Por consiguiente, los papeles se acumulaban sobre la mesa de Fazio, su altura aumentaba día tras día y, al final, resultaba que los montones eran tan altos que, a la menor corriente de aire, se inclinaban y caían al suelo. Las carpetas se abrían y, por un instante, producían un bonito efecto de nevada. Entonces Fazio, con santa paciencia, recogía las hojas una a una, las ordenaba, formaba una pila que sostenía con los brazos, abría la puerta del despacho de su jefe con el pie y depositaba la carga sobre su escritorio sin decir ni una sola palabra.
Entonces Montalbano gritaba que no quería que nadie lo molestara y, soltando maldiciones, iniciaba la dura tarea.

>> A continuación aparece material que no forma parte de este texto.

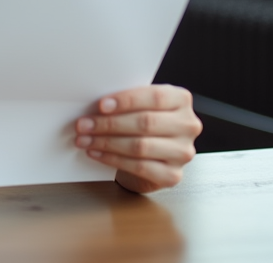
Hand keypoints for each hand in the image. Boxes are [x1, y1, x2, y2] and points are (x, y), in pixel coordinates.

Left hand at [74, 84, 201, 192]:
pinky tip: (97, 153)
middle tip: (84, 125)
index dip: (126, 101)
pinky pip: (139, 167)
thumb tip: (94, 104)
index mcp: (181, 100)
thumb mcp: (140, 105)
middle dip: (109, 124)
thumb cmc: (144, 123)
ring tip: (86, 139)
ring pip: (140, 146)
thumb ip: (126, 102)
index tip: (101, 105)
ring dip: (106, 142)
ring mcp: (183, 152)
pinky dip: (113, 159)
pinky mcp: (173, 175)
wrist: (153, 155)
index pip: (155, 97)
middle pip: (145, 122)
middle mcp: (187, 125)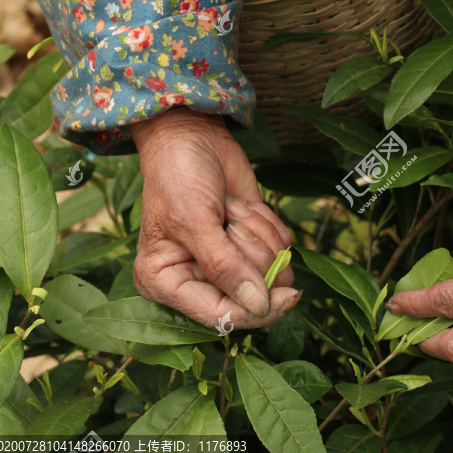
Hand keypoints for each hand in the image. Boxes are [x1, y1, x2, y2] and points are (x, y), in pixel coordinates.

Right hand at [130, 107, 298, 328]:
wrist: (193, 136)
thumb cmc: (178, 177)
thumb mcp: (194, 222)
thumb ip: (224, 268)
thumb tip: (259, 306)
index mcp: (166, 285)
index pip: (220, 317)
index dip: (255, 310)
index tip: (286, 297)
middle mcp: (198, 280)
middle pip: (254, 297)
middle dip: (252, 255)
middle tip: (231, 223)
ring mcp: (229, 263)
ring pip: (273, 270)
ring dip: (259, 233)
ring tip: (231, 209)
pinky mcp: (253, 242)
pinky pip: (282, 248)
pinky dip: (268, 222)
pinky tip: (242, 205)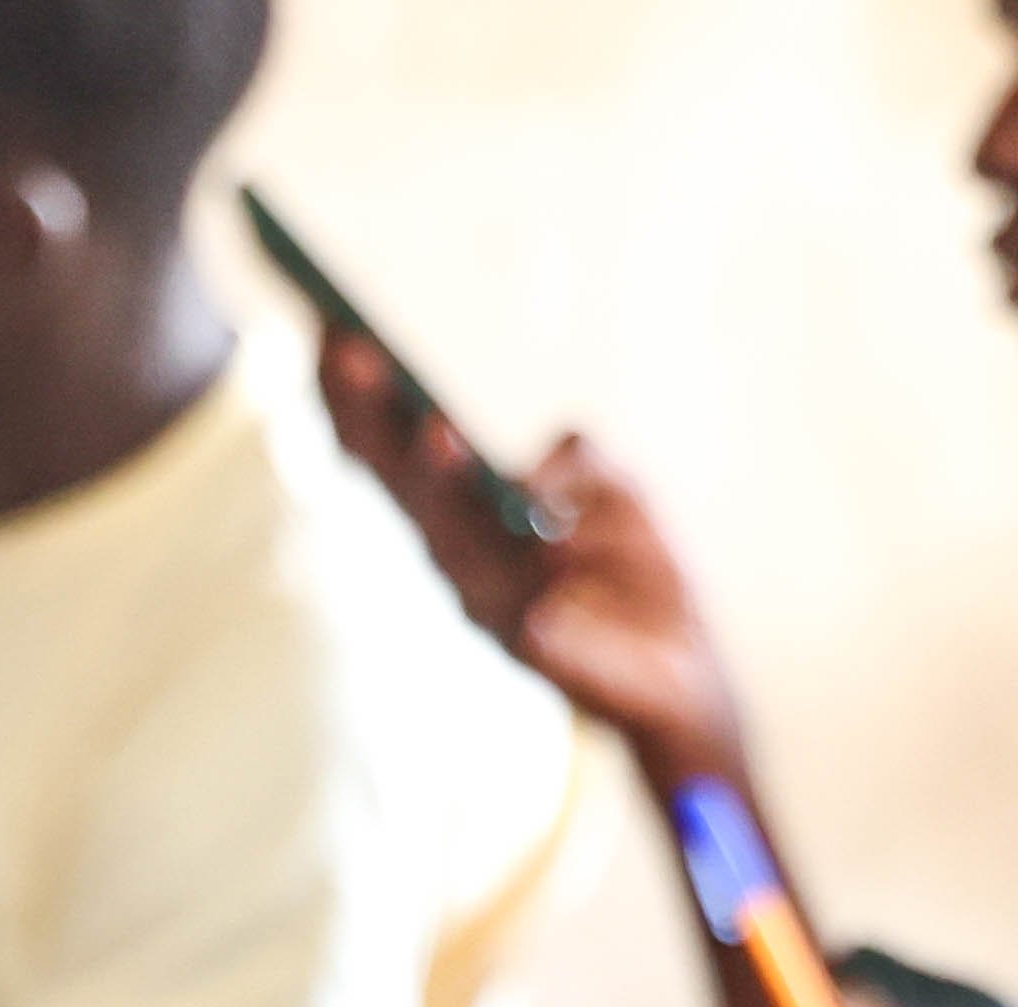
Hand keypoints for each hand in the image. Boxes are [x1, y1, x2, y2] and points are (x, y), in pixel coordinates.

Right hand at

Aquella mañana, mientras se dirigía al despacho de Montalbano, Mimì Augello no se tropezó con nadie que lo avisara («señor subcomisario, no es el momento apropiado, el comisario está firmando»), así que entró con la esperanza de que Salvo lo consolara de la decepción que acababa de sufrir. Pero no vio a nadie. Ya se disponía a salir, cuando lo detuvo la enfurecida voz del comisario, totalmente oculto detrás de la montaña de papeles.
—¿Quién es?
—Soy Mimì. Pero no quisiera molestarte, ya volveré después.
—Mimì, tú siempre me molestas. Da igual ahora que más tarde. Coge una silla y siéntate.
Mimì se sentó.
—¿Y bien? —preguntó al cabo de diez minutos el comisario.

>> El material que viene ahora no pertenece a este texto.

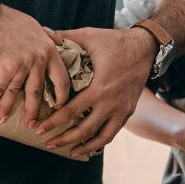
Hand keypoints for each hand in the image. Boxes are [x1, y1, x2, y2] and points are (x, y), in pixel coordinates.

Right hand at [0, 4, 70, 126]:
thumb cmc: (13, 21)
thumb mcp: (37, 29)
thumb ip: (48, 40)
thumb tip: (57, 44)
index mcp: (50, 51)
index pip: (62, 79)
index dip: (61, 96)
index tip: (58, 107)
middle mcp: (38, 60)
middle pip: (38, 91)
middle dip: (33, 111)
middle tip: (32, 125)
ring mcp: (22, 65)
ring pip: (16, 93)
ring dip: (7, 108)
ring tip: (3, 120)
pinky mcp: (5, 67)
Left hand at [35, 26, 156, 156]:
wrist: (145, 48)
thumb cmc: (115, 41)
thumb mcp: (89, 36)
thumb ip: (64, 37)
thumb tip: (41, 31)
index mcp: (98, 88)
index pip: (70, 112)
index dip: (52, 122)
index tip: (39, 128)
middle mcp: (111, 103)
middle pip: (84, 130)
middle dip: (64, 139)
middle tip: (47, 143)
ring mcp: (122, 109)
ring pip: (102, 137)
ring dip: (84, 147)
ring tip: (70, 152)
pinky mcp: (128, 111)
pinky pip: (113, 132)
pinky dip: (101, 141)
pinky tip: (90, 145)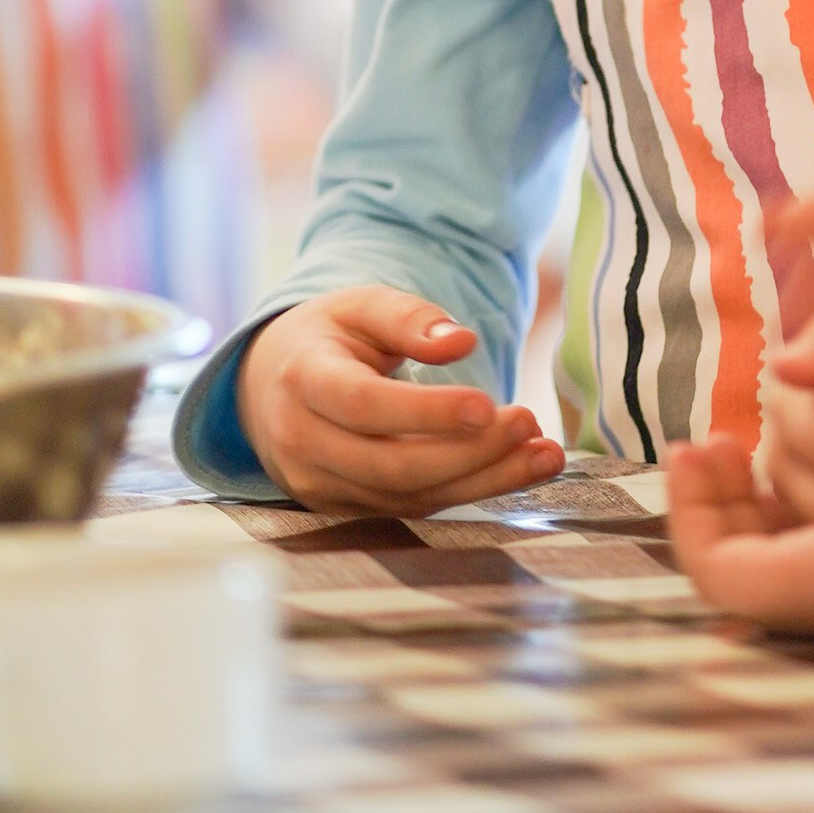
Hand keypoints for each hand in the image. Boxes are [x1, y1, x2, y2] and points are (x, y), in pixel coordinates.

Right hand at [240, 288, 564, 515]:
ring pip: (408, 496)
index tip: (487, 403)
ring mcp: (321, 485)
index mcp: (303, 381)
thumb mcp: (361, 305)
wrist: (270, 386)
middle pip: (392, 464)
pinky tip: (519, 469)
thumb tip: (462, 341)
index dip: (426, 413)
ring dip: (483, 479)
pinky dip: (471, 491)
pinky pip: (413, 507)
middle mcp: (304, 443)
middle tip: (529, 423)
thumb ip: (409, 316)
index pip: (364, 406)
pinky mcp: (346, 508)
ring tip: (543, 453)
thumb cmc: (327, 337)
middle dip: (468, 451)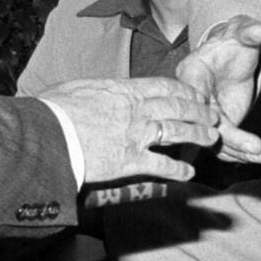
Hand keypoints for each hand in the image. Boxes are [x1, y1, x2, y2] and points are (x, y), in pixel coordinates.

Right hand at [40, 75, 221, 183]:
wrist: (47, 135)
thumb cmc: (53, 110)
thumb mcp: (75, 88)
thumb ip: (93, 90)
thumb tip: (92, 91)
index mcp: (124, 90)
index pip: (164, 86)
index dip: (185, 90)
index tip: (196, 93)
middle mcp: (136, 111)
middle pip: (177, 108)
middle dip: (199, 111)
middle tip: (213, 115)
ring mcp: (136, 135)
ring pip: (177, 132)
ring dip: (197, 135)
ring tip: (211, 139)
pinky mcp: (130, 161)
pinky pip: (162, 165)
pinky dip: (178, 170)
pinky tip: (188, 174)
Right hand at [175, 20, 260, 163]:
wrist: (235, 52)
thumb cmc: (234, 39)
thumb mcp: (241, 31)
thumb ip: (248, 31)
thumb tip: (260, 31)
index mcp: (190, 73)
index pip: (191, 95)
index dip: (204, 110)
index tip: (222, 120)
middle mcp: (193, 98)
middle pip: (203, 124)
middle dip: (228, 138)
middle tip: (254, 146)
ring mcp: (205, 115)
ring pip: (215, 140)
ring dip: (239, 150)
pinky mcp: (218, 126)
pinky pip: (226, 144)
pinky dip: (243, 152)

—Mira —dijo Augello—, es que a mí no me gusta hablar contigo sin verte. Dejémoslo correr.
E hizo ademán de levantarse. Montalbano debió de oír el ruido que produjo la silla al moverse y, de repente, su voz sonó más enfurecida que nunca.
—Te he dicho que te sientes.
No quería que Mimì se le escapara: le serviría de desahogo mientras iba firmando con la mano cada vez más dolorida.
—A ver, dime qué ocurre.
Ahora ya era demasiado tarde para echarse atrás. Mimì carraspeó.
—No hemos conseguido atrapar a Tarantino.
—¿Tampoco esta vez?
—Tampoco esta vez.
Fue como si la ventana se hubiera abierto de golpe y una fuerte ráfaga de viento hubiera hecho volar los papeles. Pero la ventana estaba cerrada y el que arrojaba los papeles al aire era el comisario, ahora finalmente visible a los atemorizados ojos de Mimì.
—¡Mierda! ¡Hostia puta!
Montalbano parecía haber enloquecido de rabia; se levantó, empezó a pasear arriba y abajo por el despacho, se puso un cigarrillo en la boca, Mimì le ofreció la caja de cerillas, él encendió el cigarrillo, arrojó la cerilla todavía encendida al suelo y algunos papeles prendieron fuego de inmediato, como si no hubieran estado esperando otra cosa. Eran hojas muy finas de papel verjurado. Mimì y Montalbano iniciaron una especie de danza de pieles rojas en un intento de apagar el fuego con los pies, y luego, al ver que no lo conseguían, Mimì cogió una botella de agua mineral que había en el escritorio de su jefe y la vació sobre las llamas. Tras haber apagado el conato de incendio, ambos estuvieron de acuerdo en que no podían quedarse allí, con el despacho en esas condiciones.